In New York, the state hit by the most coronavirus cases in the nation so far, Gov. Andrew Cuomo on March 23 issued an executive order granting temporary immunity to all licensed health care providers working in support of the state’s COVID-19 efforts, including retired and out-of-state health care professionals.

Such immunity would be broadened nationwide if a recent proposal in Congress gains approval. On March 30, Sen. Ben Sasse, R-Neb., introduced a bill that would shield health care providers providing treatment outside of their specialties to COVID-19 patients for the duration of the national health emergency.

This uncertainty over future legislation remains yet another hurdle for potential medical malpractice claimants, according to Michael Madden, a medical liability shareholder with Bennett Bigelow & Leedom PS in Seattle.

“[Attorneys] must take into account what Congress is likely to do down the road. Will they do something like the vaccine immunity law?

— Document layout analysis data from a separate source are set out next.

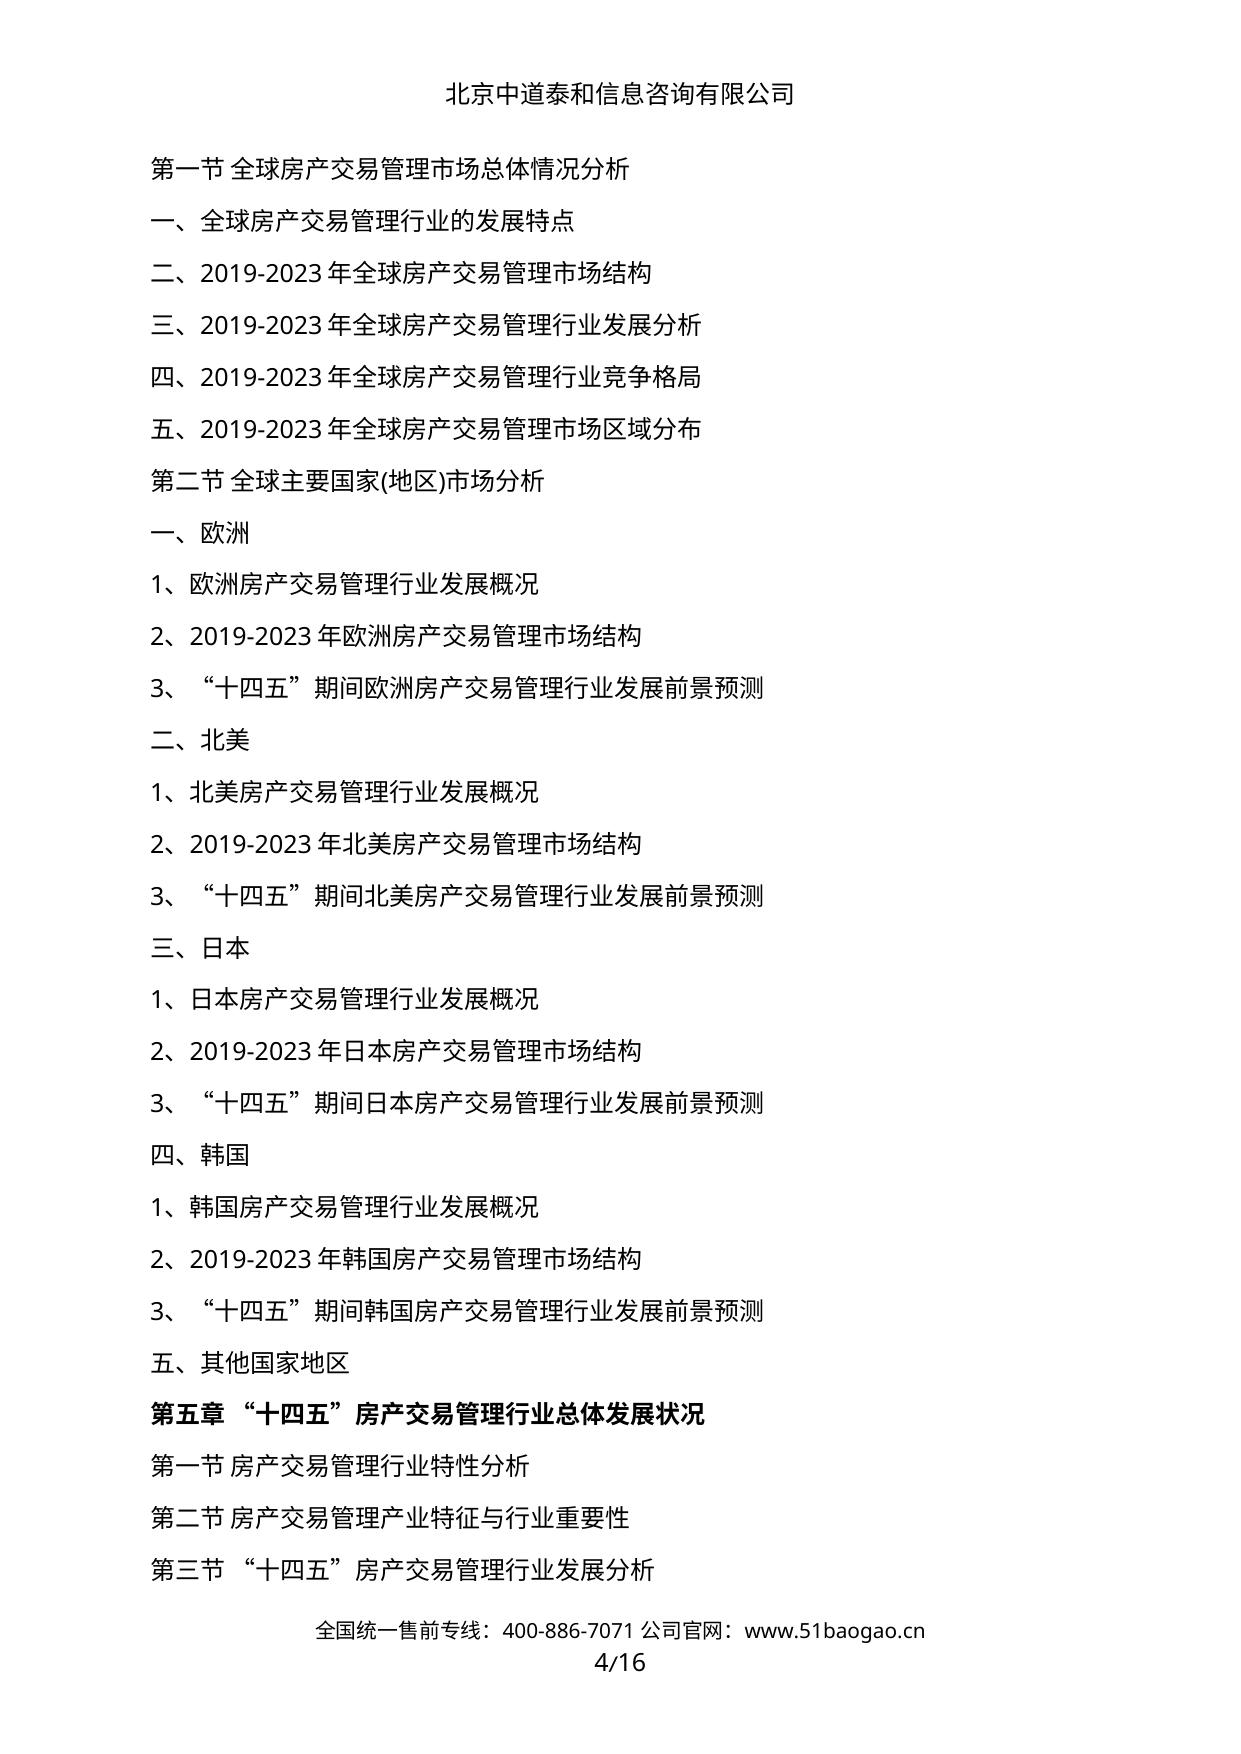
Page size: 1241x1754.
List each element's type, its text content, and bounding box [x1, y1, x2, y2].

text 二、2019-2023年全球房产交易管理市场结构 [150, 254, 1090, 290]
text 四、韩国 [150, 1136, 1090, 1172]
text 3、“十四五”期间欧洲房产交易管理行业发展前景预测 [150, 669, 1090, 705]
text 四、2019-2023年全球房产交易管理行业竞争格局 [150, 357, 1090, 394]
text 1、欧洲房产交易管理行业发展概况 [150, 565, 1090, 601]
text 3、“十四五”期间日本房产交易管理行业发展前景预测 [150, 1084, 1090, 1120]
text 第一节 房产交易管理行业特性分析 [150, 1447, 1090, 1483]
text 第二节 全球主要国家(地区)市场分析 [150, 461, 1090, 497]
text 第五章 “十四五”房产交易管理行业总体发展状况 [150, 1395, 1090, 1431]
text 2、2019-2023年日本房产交易管理市场结构 [150, 1032, 1090, 1068]
text 2、2019-2023年北美房产交易管理市场结构 [150, 824, 1090, 861]
text 二、北美 [150, 721, 1090, 757]
text 第一节 全球房产交易管理市场总体情况分析 [150, 150, 1090, 186]
text 一、全球房产交易管理行业的发展特点 [150, 202, 1090, 238]
text 3、“十四五”期间北美房产交易管理行业发展前景预测 [150, 876, 1090, 912]
text 三、日本 [150, 928, 1090, 964]
text 第三节 “十四五”房产交易管理行业发展分析 [150, 1551, 1090, 1587]
text 三、2019-2023年全球房产交易管理行业发展分析 [150, 306, 1090, 342]
text 2、2019-2023年韩国房产交易管理市场结构 [150, 1239, 1090, 1276]
text 第二节 房产交易管理产业特征与行业重要性 [150, 1499, 1090, 1535]
text 五、其他国家地区 [150, 1343, 1090, 1379]
text 五、2019-2023年全球房产交易管理市场区域分布 [150, 409, 1090, 446]
text 一、欧洲 [150, 513, 1090, 549]
text 2、2019-2023年欧洲房产交易管理市场结构 [150, 617, 1090, 653]
text 1、北美房产交易管理行业发展概况 [150, 772, 1090, 809]
text 1、日本房产交易管理行业发展概况 [150, 980, 1090, 1016]
text 1、韩国房产交易管理行业发展概况 [150, 1187, 1090, 1224]
text 3、“十四五”期间韩国房产交易管理行业发展前景预测 [150, 1291, 1090, 1327]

You would think that’s a possibility,” he said, referring to the National Childhood Vaccine Injury Act of 1986.

The law, which immunizes vaccine manufacturers, established the National Vaccine Injury Compensation Program, a no-fault system adjudicated by the U.S. Court of Federal Claims.

Public Opinion

Another roadblock standing in the way of a coronavirus-related suit is the fact that public sentiment at the moment is strongly favorable toward health care workers who are putting their lives at risk to save patients, according to Richard Carroll, founding partner of medical malpractice defense firm Carroll Kelly Trotter & Franzen in Long Beach, California.

“That’s like suing the fire department on 9/11,” he said. “These people are busting their butts and putting their lives on the line — there’s no money in suing them, no good comes out of that. Plaintiffs lawyers usually look for ways to help people, and this doesn’t qualify in that category, in my opinion.”

Davis, the Miami-based personal injury attorney, said just as filing a suit against a first responder in the post-9/11 days was seen as a non-starter, it would be “foolhardy” to sue a health care provider in the near future over coronavirus-related treatment.

“I’m surprised that lawyers are advertising for COVID-19 cases — it’s insane to me,” he said, noting online ads he had seen touting legal services for coronavirus suits.

Johnson of DanaherLagnese, however, said it remains to be seen how long such feelings will last for the general public.

“I think public sentiment will, for a period of time, understandably favor defendants in medical malpractice cases,” he said. “But the public’s attention span is short, so how long the effect lasts is anyone’s guess.”

But Davis said the overall number of medical malpractice suits could actually decrease given the current doctor-friendly climate.

“The public sentiment is such that there is no way you will find a jury sympathetic to your cause, regardless of the facts, because those persons right now are invaluable heroes,” he said. “I actually think there will be many lawyers, myself included, who will defer cases against ER doctors and other front-line medical providers because juries will be extraordinarily sympathetic to them for years.”